> [Requirement]
Take nothing but the lines from the one with "Page 4 of 4" through the one with "A piece is to" in the entries below, both ends kept, and return them exactly with pictures left out.

Top of Data supplied

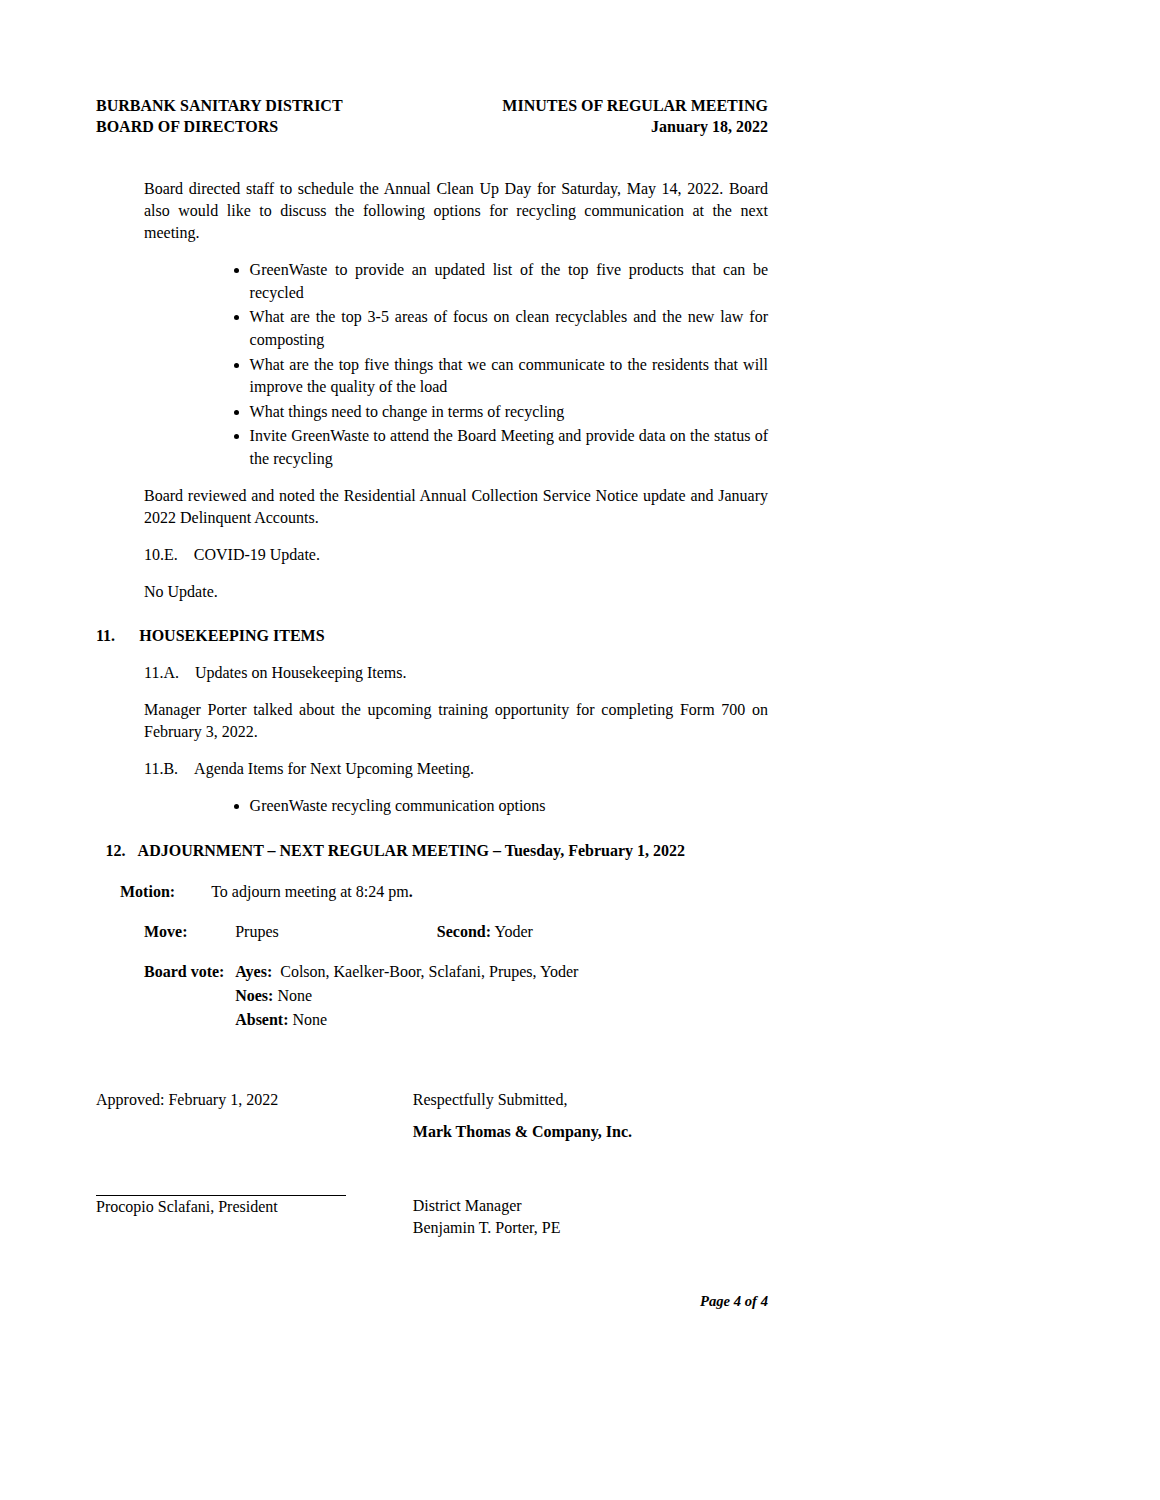BURBANK SANITARY DISTRICT
BOARD OF DIRECTORS
MINUTES OF REGULAR MEETING
January 18, 2022
Board directed staff to schedule the Annual Clean Up Day for Saturday, May 14, 2022. Board also would like to discuss the following options for recycling communication at the next meeting.
GreenWaste to provide an updated list of the top five products that can be recycled
What are the top 3-5 areas of focus on clean recyclables and the new law for composting
What are the top five things that we can communicate to the residents that will improve the quality of the load
What things need to change in terms of recycling
Invite GreenWaste to attend the Board Meeting and provide data on the status of the recycling
Board reviewed and noted the Residential Annual Collection Service Notice update and January 2022 Delinquent Accounts.
10.E. COVID-19 Update.
No Update.
11. HOUSEKEEPING ITEMS
11.A. Updates on Housekeeping Items.
Manager Porter talked about the upcoming training opportunity for completing Form 700 on February 3, 2022.
11.B. Agenda Items for Next Upcoming Meeting.
GreenWaste recycling communication options
12. ADJOURNMENT – NEXT REGULAR MEETING – Tuesday, February 1, 2022
Motion: To adjourn meeting at 8:24 pm.
Move: Prupes Second: Yoder
Board vote:
Ayes: Colson, Kaelker-Boor, Sclafani, Prupes, Yoder
Noes: None
Absent: None
Approved: February 1, 2022
Respectfully Submitted,
Mark Thomas & Company, Inc.
Procopio Sclafani, President
District Manager
Benjamin T. Porter, PE
Page 4 of 4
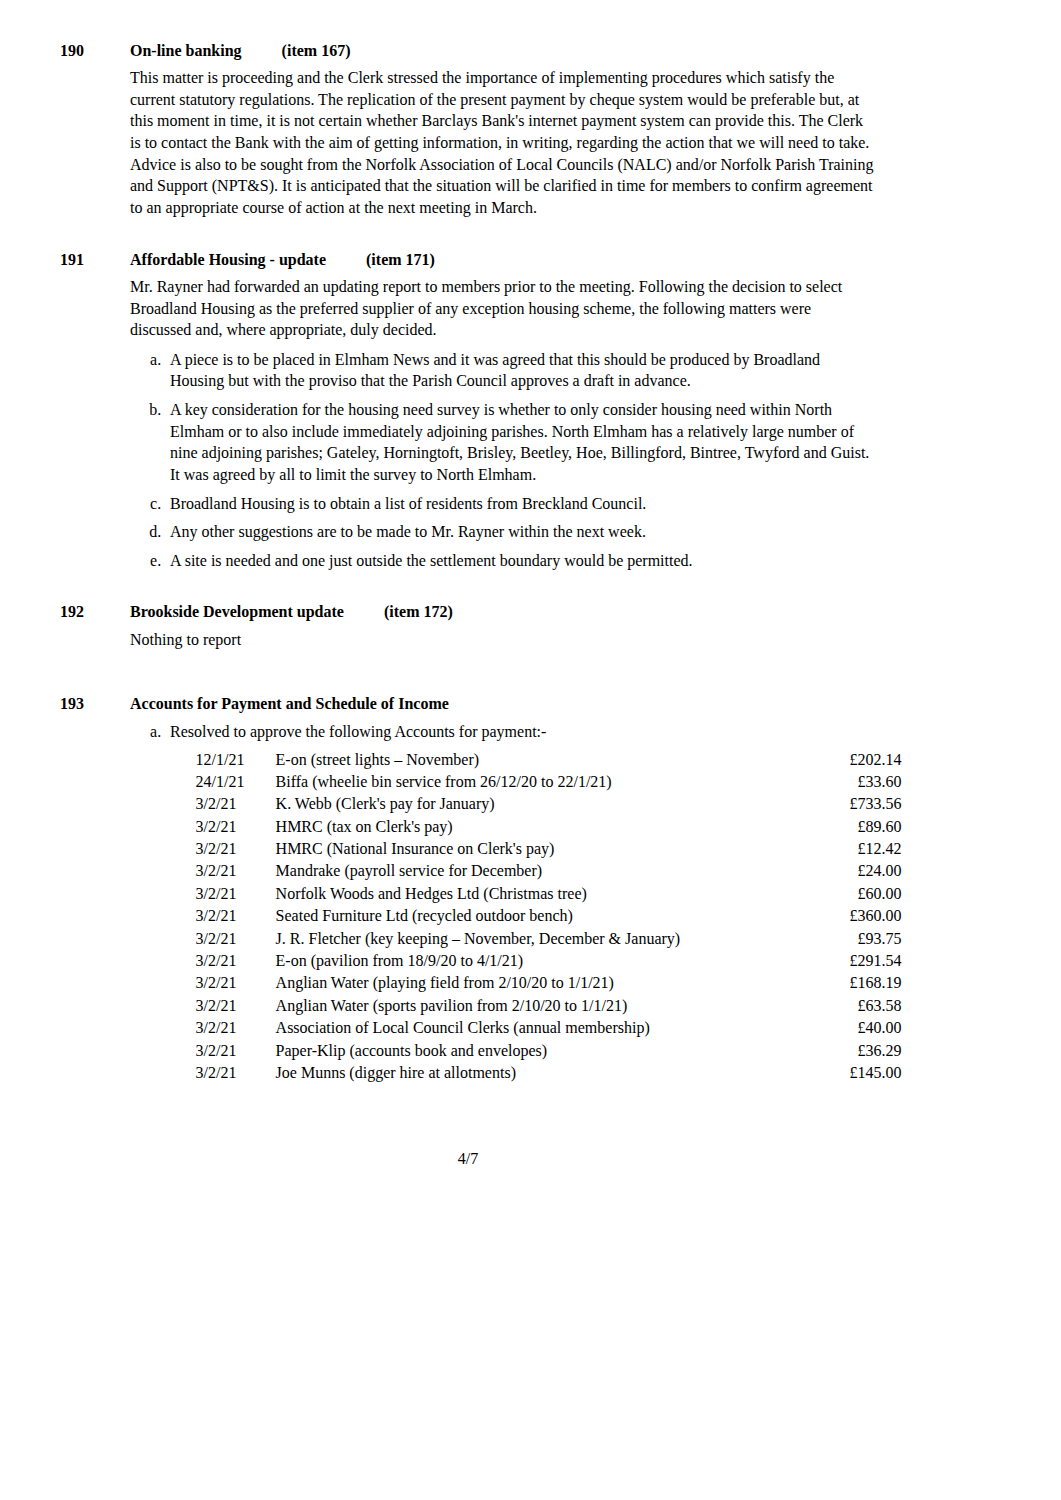190
On-line banking(item 167)
This matter is proceeding and the Clerk stressed the importance of implementing procedures which satisfy the current statutory regulations. The replication of the present payment by cheque system would be preferable but, at this moment in time, it is not certain whether Barclays Bank's internet payment system can provide this. The Clerk is to contact the Bank with the aim of getting information, in writing, regarding the action that we will need to take. Advice is also to be sought from the Norfolk Association of Local Councils (NALC) and/or Norfolk Parish Training and Support (NPT&S). It is anticipated that the situation will be clarified in time for members to confirm agreement to an appropriate course of action at the next meeting in March.
191
Affordable Housing - update(item 171)
Mr. Rayner had forwarded an updating report to members prior to the meeting. Following the decision to select Broadland Housing as the preferred supplier of any exception housing scheme, the following matters were discussed and, where appropriate, duly decided.
A piece is to be placed in Elmham News and it was agreed that this should be produced by Broadland Housing but with the proviso that the Parish Council approves a draft in advance.
A key consideration for the housing need survey is whether to only consider housing need within North Elmham or to also include immediately adjoining parishes. North Elmham has a relatively large number of nine adjoining parishes; Gateley, Horningtoft, Brisley, Beetley, Hoe, Billingford, Bintree, Twyford and Guist. It was agreed by all to limit the survey to North Elmham.
Broadland Housing is to obtain a list of residents from Breckland Council.
Any other suggestions are to be made to Mr. Rayner within the next week.
A site is needed and one just outside the settlement boundary would be permitted.
192
Brookside Development update(item 172)
Nothing to report
193
Accounts for Payment and Schedule of Income
Resolved to approve the following Accounts for payment:-
| 12/1/21 | E-on (street lights – November) | £202.14 |
| 24/1/21 | Biffa (wheelie bin service from 26/12/20 to 22/1/21) | £33.60 |
| 3/2/21 | K. Webb (Clerk's pay for January) | £733.56 |
| 3/2/21 | HMRC (tax on Clerk's pay) | £89.60 |
| 3/2/21 | HMRC (National Insurance on Clerk's pay) | £12.42 |
| 3/2/21 | Mandrake (payroll service for December) | £24.00 |
| 3/2/21 | Norfolk Woods and Hedges Ltd (Christmas tree) | £60.00 |
| 3/2/21 | Seated Furniture Ltd (recycled outdoor bench) | £360.00 |
| 3/2/21 | J. R. Fletcher (key keeping – November, December & January) | £93.75 |
| 3/2/21 | E-on (pavilion from 18/9/20 to 4/1/21) | £291.54 |
| 3/2/21 | Anglian Water (playing field from 2/10/20 to 1/1/21) | £168.19 |
| 3/2/21 | Anglian Water (sports pavilion from 2/10/20 to 1/1/21) | £63.58 |
| 3/2/21 | Association of Local Council Clerks (annual membership) | £40.00 |
| 3/2/21 | Paper-Klip (accounts book and envelopes) | £36.29 |
| 3/2/21 | Joe Munns (digger hire at allotments) | £145.00 |
4/7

Bottom of Data supplied

> [Answer to the exercise]
Page 4 of 4
190
On-line banking(item 167)
This matter is proceeding and the Clerk stressed the importance of implementing procedures which satisfy the current statutory regulations. The replication of the present payment by cheque system would be preferable but, at this moment in time, it is not certain whether Barclays Bank's internet payment system can provide this. The Clerk is to contact the Bank with the aim of getting information, in writing, regarding the action that we will need to take. Advice is also to be sought from the Norfolk Association of Local Councils (NALC) and/or Norfolk Parish Training and Support (NPT&S). It is anticipated that the situation will be clarified in time for members to confirm agreement to an appropriate course of action at the next meeting in March.
191
Affordable Housing - update(item 171)
Mr. Rayner had forwarded an updating report to members prior to the meeting. Following the decision to select Broadland Housing as the preferred supplier of any exception housing scheme, the following matters were discussed and, where appropriate, duly decided.
A piece is to be placed in Elmham News and it was agreed that this should be produced by Broadland Housing but with the proviso that the Parish Council approves a draft in advance.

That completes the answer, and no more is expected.